Talk about expanding the definition of taxable property. Los Angeles County Assessor Rick Auerbach wanted to tax eight satellites that hover 22,000 miles over the earth. Auerbach came across the satellites during a routine audit of Hughes Electronics. He figured they were fair game, since they were owned by a business based in the county and no other jurisdiction was taxing them.
The California State Board of Equalization, however, decided to extend the doctrine of "no taxation without representation" into outer space. It blocked Auerbach's proposal.
Not that Auerbach's idea was totally pie-in-the-sky. In researching the issue, Auerbach noted a precedent in which a court allowed his office to tax property belonging to the Ice Capades, even though the skaters spend most of their time outside of Los Angeles County. The county attorney's office agreed with Auerbach's reasoning, as did staff with the Board of Equalization, which oversees collection of California's sales and use taxes.
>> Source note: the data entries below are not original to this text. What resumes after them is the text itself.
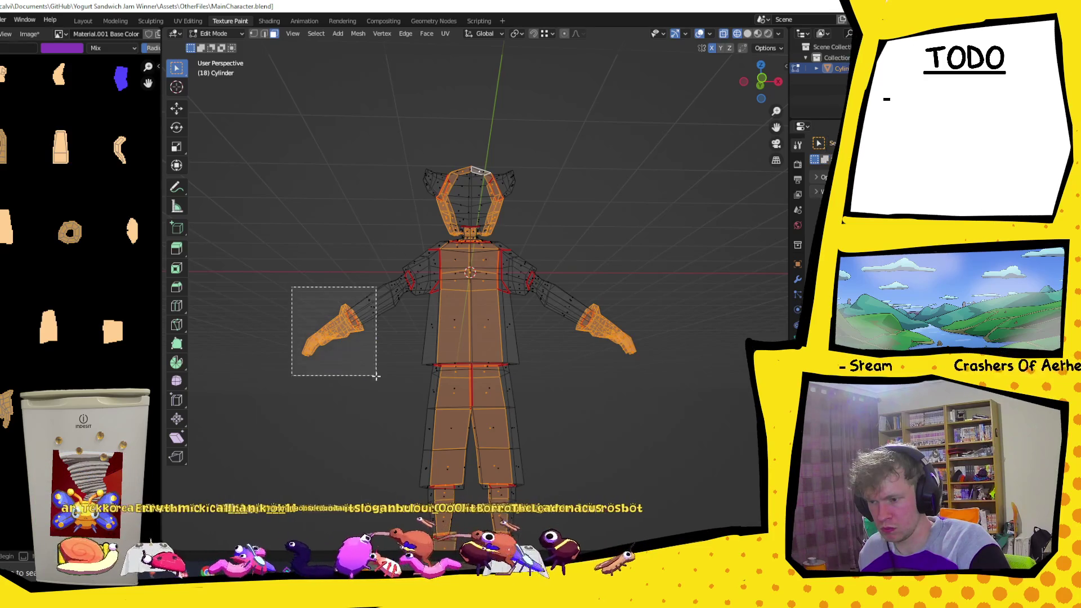
key("ctrl+z")
key("alt+a")
mouse_move(583, 184)
middle_mouse_down()
mouse_move(653, 228)
mouse_move(605, 174)
middle_mouse_up()
scroll(605, 174, "up", 3)
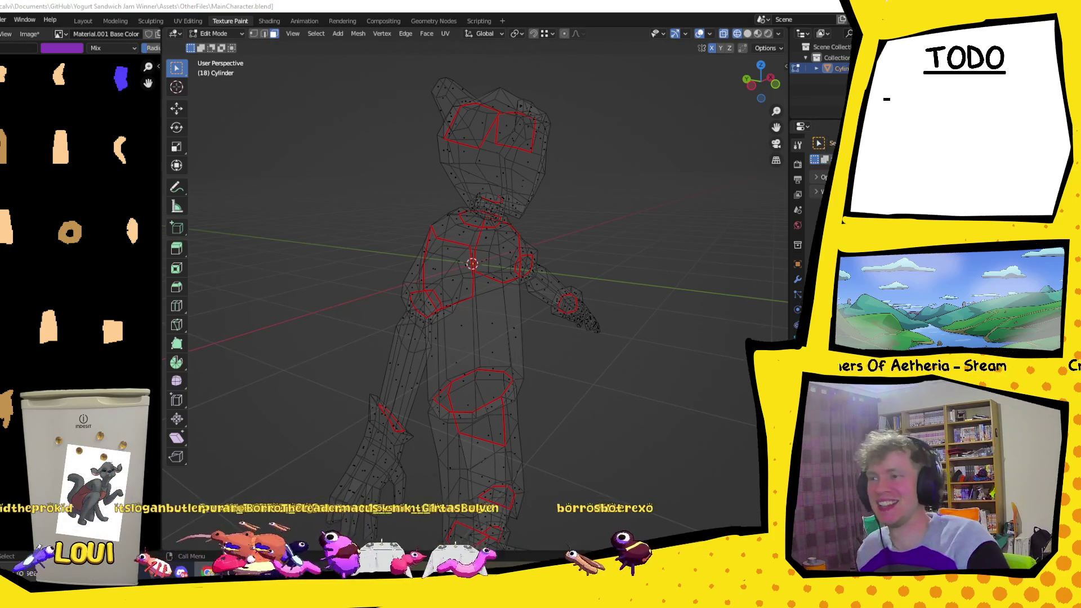
key("alt+Tab")
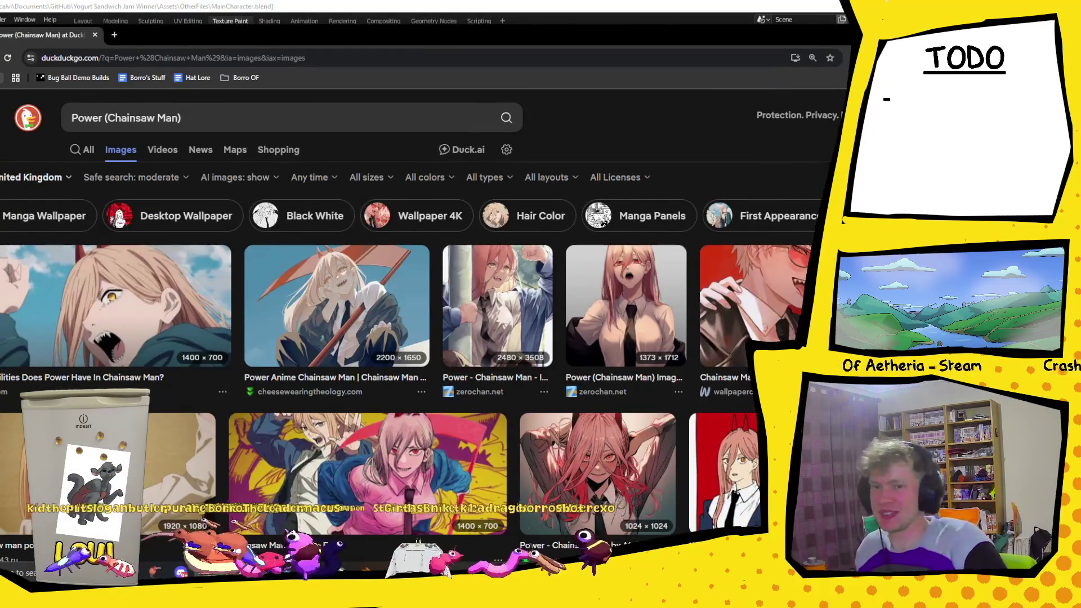
- Search DuckDuckGo images for 'adult lambo', preview Adult Lambo Wallpaper #691913, and return to Blender
key("alt+Tab")
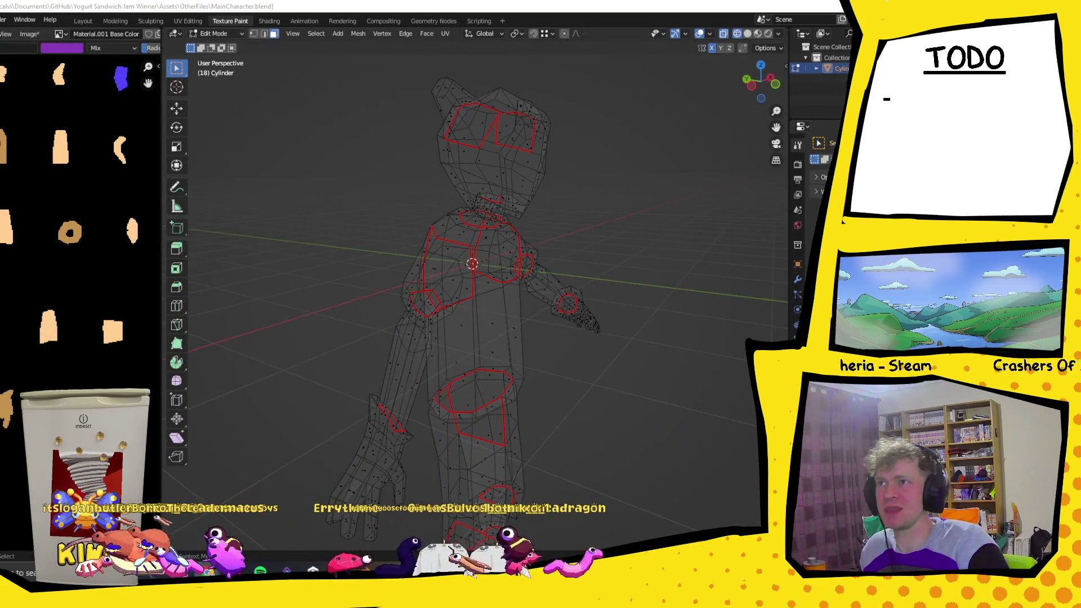
key("alt+Tab")
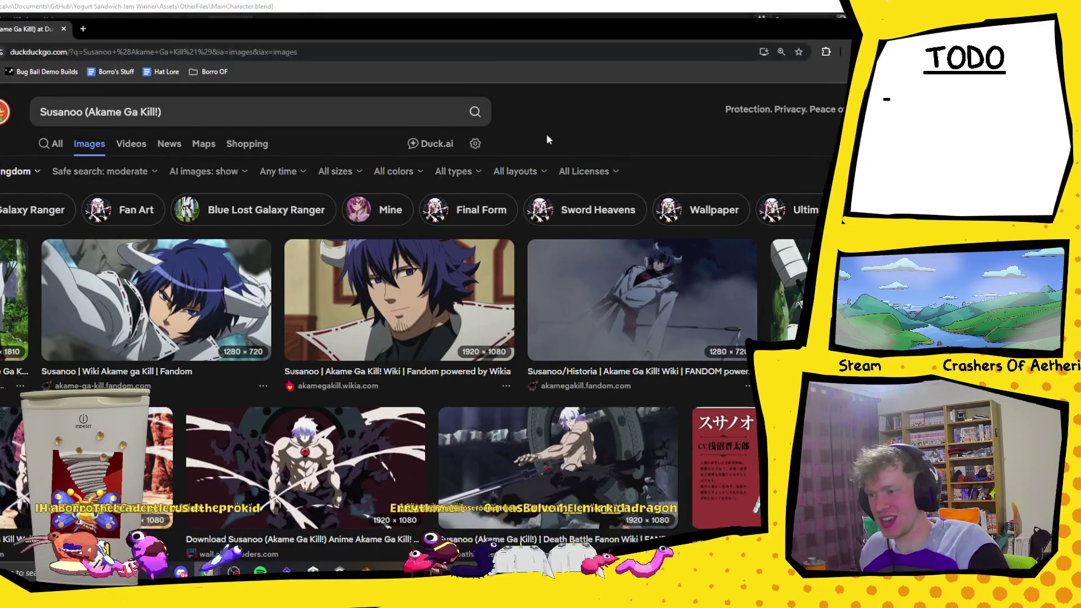
scroll(621, 255, "down", 2)
scroll(620, 255, "down", 2)
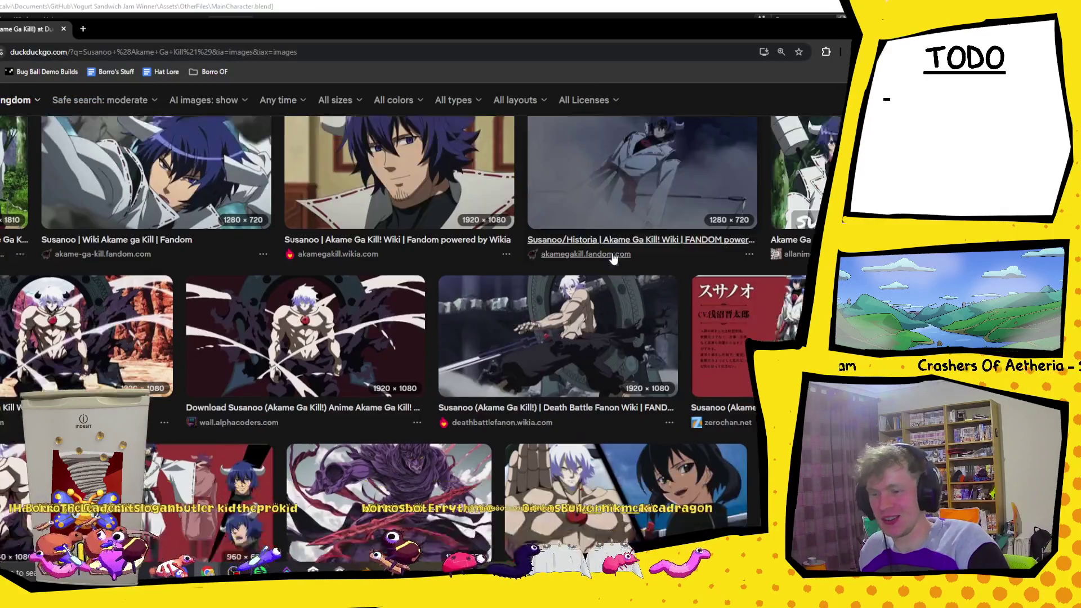
scroll(614, 260, "up", 2)
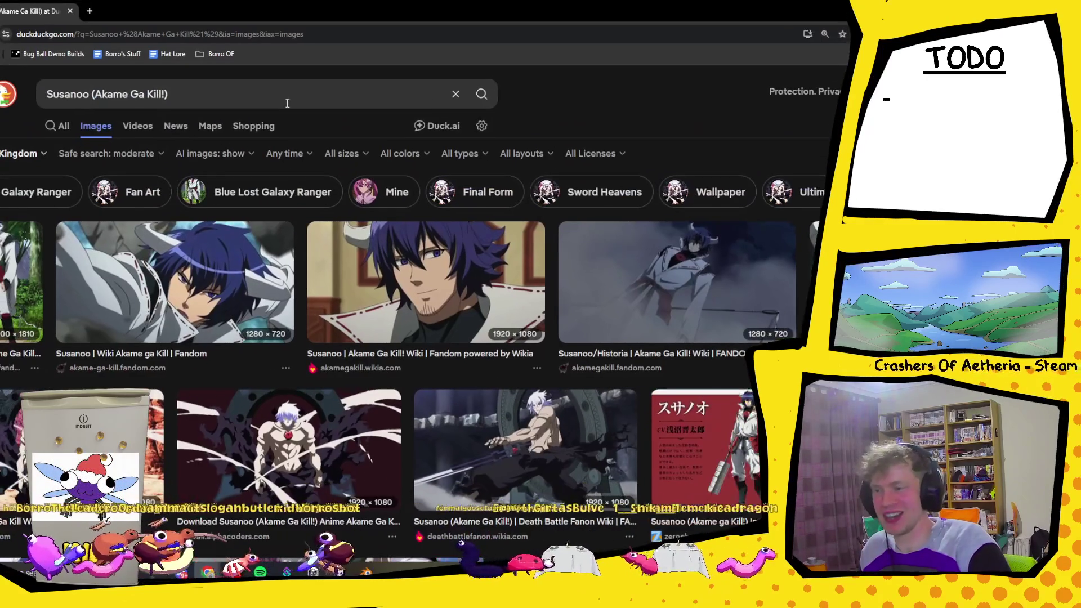
left_click(287, 102)
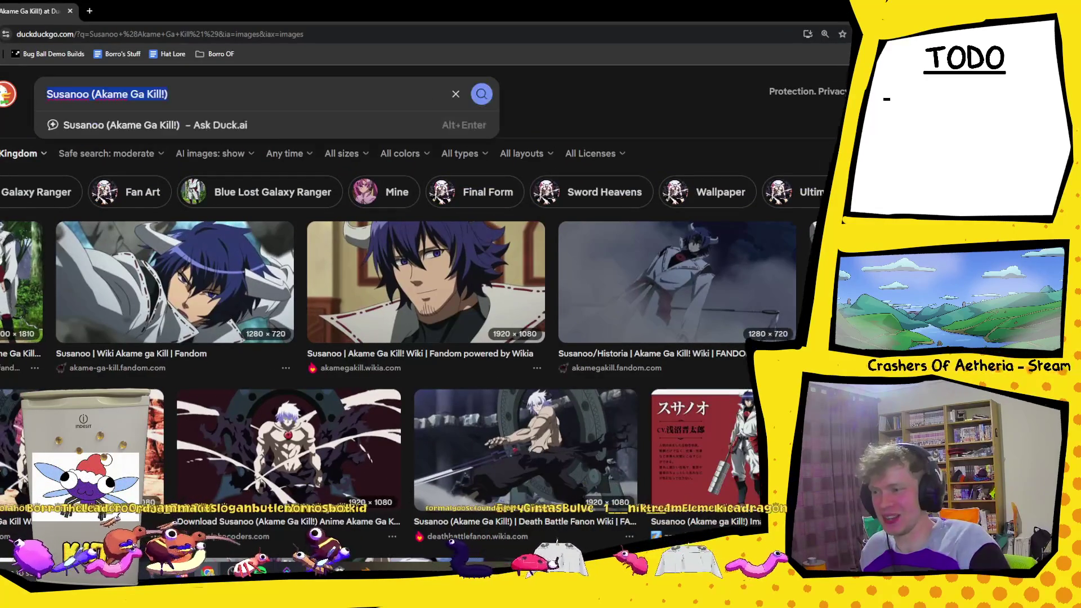
type("adult lambo")
key("Return")
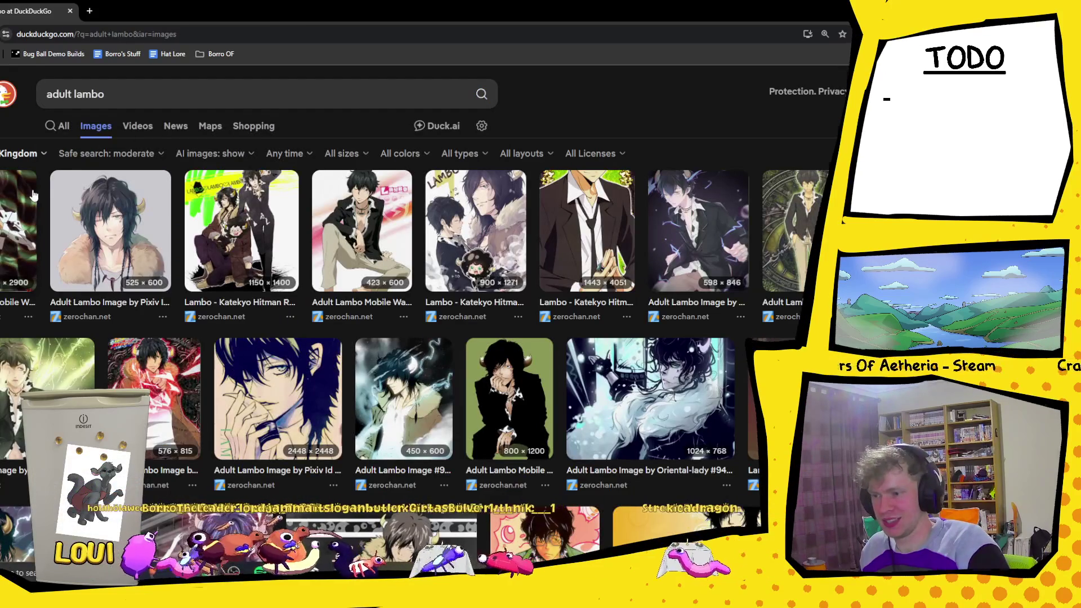
scroll(34, 196, "down", 1)
scroll(54, 220, "down", 3)
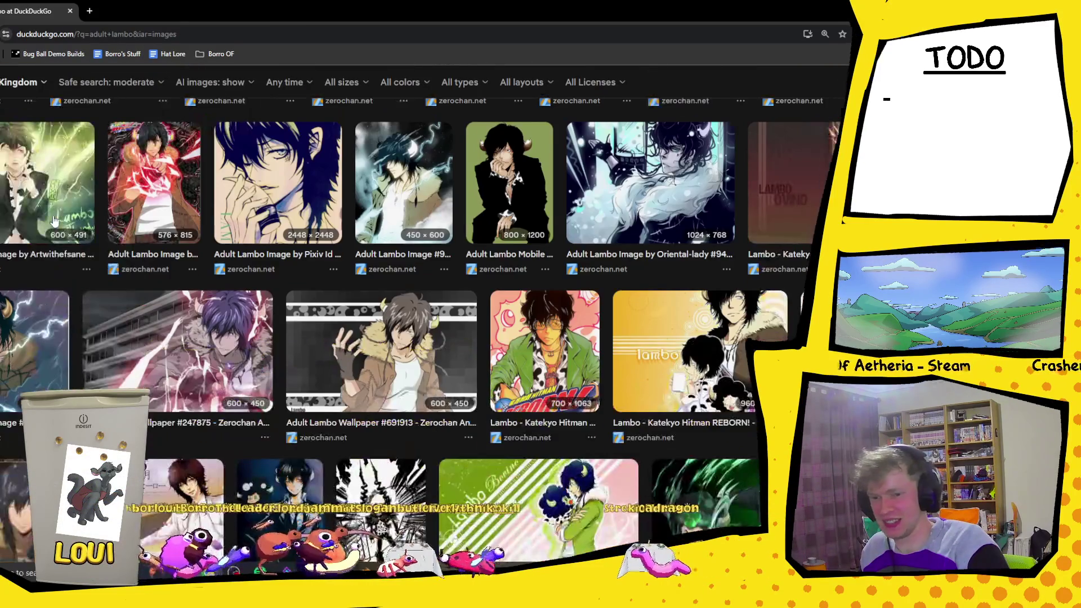
left_click(382, 370)
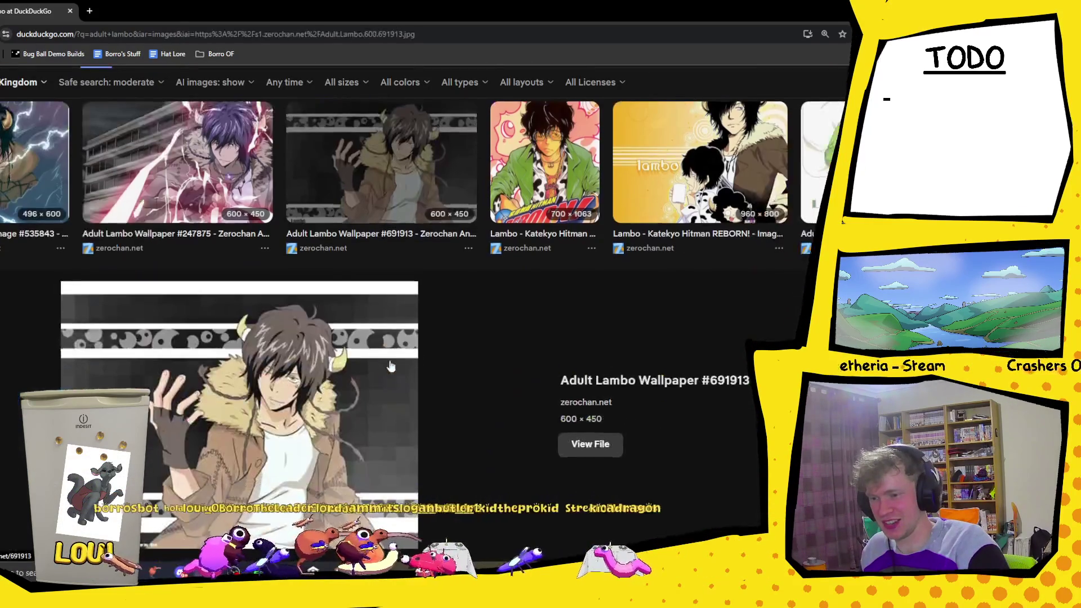
key("Escape")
State Treasurer Kathleen Connell, however, who sits on the board, convinced a majority of its members "that there should be language adopted in the tax code, that satellites in outer space have no tax status in California," according to a board spokesman. The board will hold a public hearing on the matter this month, with final language expected about a month later. Auerbach is not expected to challenge the final rule.
"The county can't provide any services to these satellites," conceded an Auerbach assistant. "They're not even over California."